Ontologies in Learning Contents and Metadata

The main purpose of these ontologies is to describe the contents or features of documents in order to favor its indexing and retrieval from applications. Thus Kabel, Wielinga, and Hoog (1999) develop three ontologies that annotate technical documents from a given domain: these documents are converted in a large collection of information elements described by a number of attributes to which values are assigned from the ontologies. These attributes are referred to the subject matter in the application domain, structural and representational properties (paragraphs, sections, etc.) and the potencial instructional roles of the information elements. Following this approach the ontologies represent the semantics of the documents, enabling its indexing and retrieving from databases.

Other interesting ontology in this field is proposed by Brase, Painter and Nejdl (2004). Using an ontology language as TRIPLE, this ontology describes the semantics of the LOM specification, adding formal axioms and rules to the metadata representation of the standard. With this formal description the semantics of the LOM specification is not changed, but it helps to define the constraints on LOM fields, making clear the meaning and use of these LOM fields, resulting in easier exchange of LOM metadata between different applications and contexts.

Key Terms in this Chapter

Metadata: Information about data, which can be used to comprehend, use, and manage data.

Learning Objects: Any reproducible and addressable digital or non-digital resource used to perform learning activities or support activities. Examples are: web pages, text books, text processors, instruments, etc.

Collaborative Learning Environment: Software system oriented to support collaborative learning experience in which two or more agents engage the goal of constructing knowledge based on group discussion and decision-making processes.

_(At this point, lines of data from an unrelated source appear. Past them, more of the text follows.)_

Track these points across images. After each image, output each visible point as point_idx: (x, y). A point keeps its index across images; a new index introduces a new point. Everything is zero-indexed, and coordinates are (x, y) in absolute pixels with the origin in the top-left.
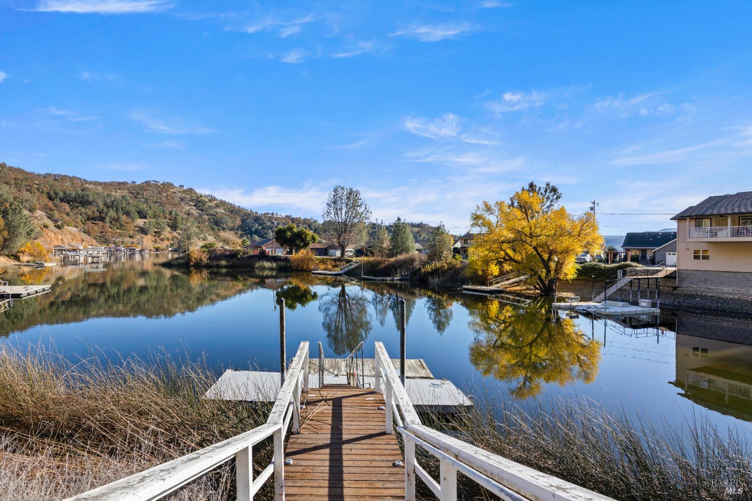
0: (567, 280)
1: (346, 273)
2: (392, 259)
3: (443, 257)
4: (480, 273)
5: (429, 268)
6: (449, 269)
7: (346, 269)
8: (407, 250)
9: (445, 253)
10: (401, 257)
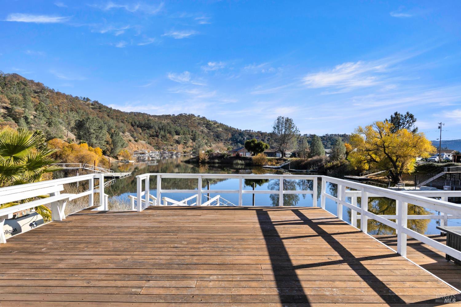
0: (408, 173)
1: (283, 167)
2: (310, 159)
3: (339, 158)
4: (356, 168)
5: (329, 165)
6: (341, 166)
7: (283, 165)
8: (319, 154)
9: (341, 156)
10: (315, 158)
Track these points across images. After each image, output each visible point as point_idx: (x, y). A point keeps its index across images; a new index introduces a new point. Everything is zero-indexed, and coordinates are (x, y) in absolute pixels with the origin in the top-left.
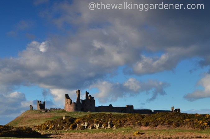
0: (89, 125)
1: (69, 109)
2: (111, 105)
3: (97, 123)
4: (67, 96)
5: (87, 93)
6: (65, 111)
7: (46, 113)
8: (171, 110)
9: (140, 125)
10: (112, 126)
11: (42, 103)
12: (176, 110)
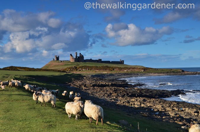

Interoperability: Capability to communicate, execute programs, or transfer data among various functional units in a manner that requires the user to have little or no knowledge of the unique characteristics of those units.

Ontology: Formal and explicit specification of a shared conceptualization, where conceptualization refers to an abstract model of a concept in the world; formal means that the ontology should be machine readable; explicit means that the type of concepts and the constraints on their use are explicitly defined; and shared reflects the notion that an ontology captures consensual knowledge accepted by a group.

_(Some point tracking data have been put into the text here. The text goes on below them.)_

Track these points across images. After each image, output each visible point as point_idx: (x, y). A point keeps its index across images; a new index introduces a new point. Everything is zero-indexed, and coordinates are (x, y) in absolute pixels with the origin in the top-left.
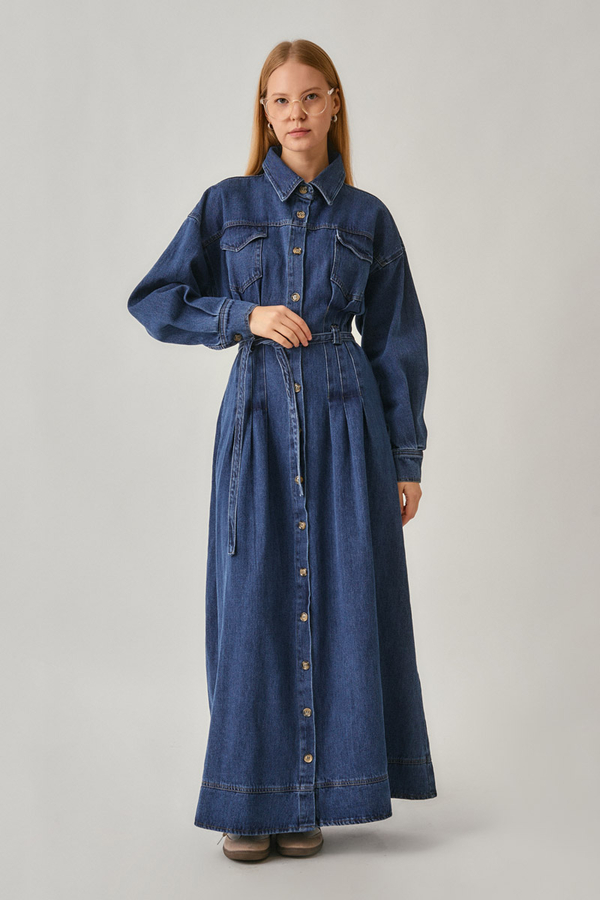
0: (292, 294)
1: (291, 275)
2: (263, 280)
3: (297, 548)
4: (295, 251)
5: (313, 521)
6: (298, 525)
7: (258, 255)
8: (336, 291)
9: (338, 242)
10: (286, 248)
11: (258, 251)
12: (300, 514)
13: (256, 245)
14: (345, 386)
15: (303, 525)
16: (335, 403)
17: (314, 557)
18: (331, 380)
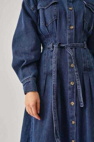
0: (70, 26)
1: (69, 18)
2: (58, 20)
3: (71, 131)
4: (70, 9)
5: (78, 121)
6: (71, 122)
7: (55, 10)
8: (86, 26)
9: (86, 6)
10: (67, 8)
11: (55, 8)
12: (72, 118)
13: (54, 6)
14: (89, 65)
15: (73, 122)
16: (86, 72)
17: (78, 136)
18: (84, 63)
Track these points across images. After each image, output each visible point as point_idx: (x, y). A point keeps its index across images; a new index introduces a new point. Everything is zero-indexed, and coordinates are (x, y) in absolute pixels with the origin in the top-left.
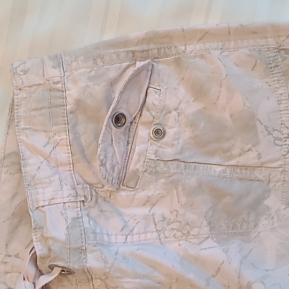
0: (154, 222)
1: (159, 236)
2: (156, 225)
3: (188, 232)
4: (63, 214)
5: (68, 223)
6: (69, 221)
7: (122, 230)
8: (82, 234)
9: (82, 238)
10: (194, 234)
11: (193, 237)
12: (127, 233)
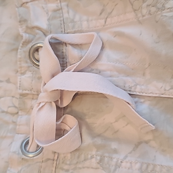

Learning Design: Description of a method enabling learners to attain certain learning objectives by performing certain learning activities in a certain order in the context of a certain learning environment. A learning design is based on the pedagogical principles of the designer and on specific domain and contexts variables (e.g., designs for math be ematics teaching can differ from designs for language teaching).

Ontology Language: Formal language based on a logic paradimg that can represent concepts and the constraints between them. Reasoning capabilities of the language depend on the paradigm in which the language is based on.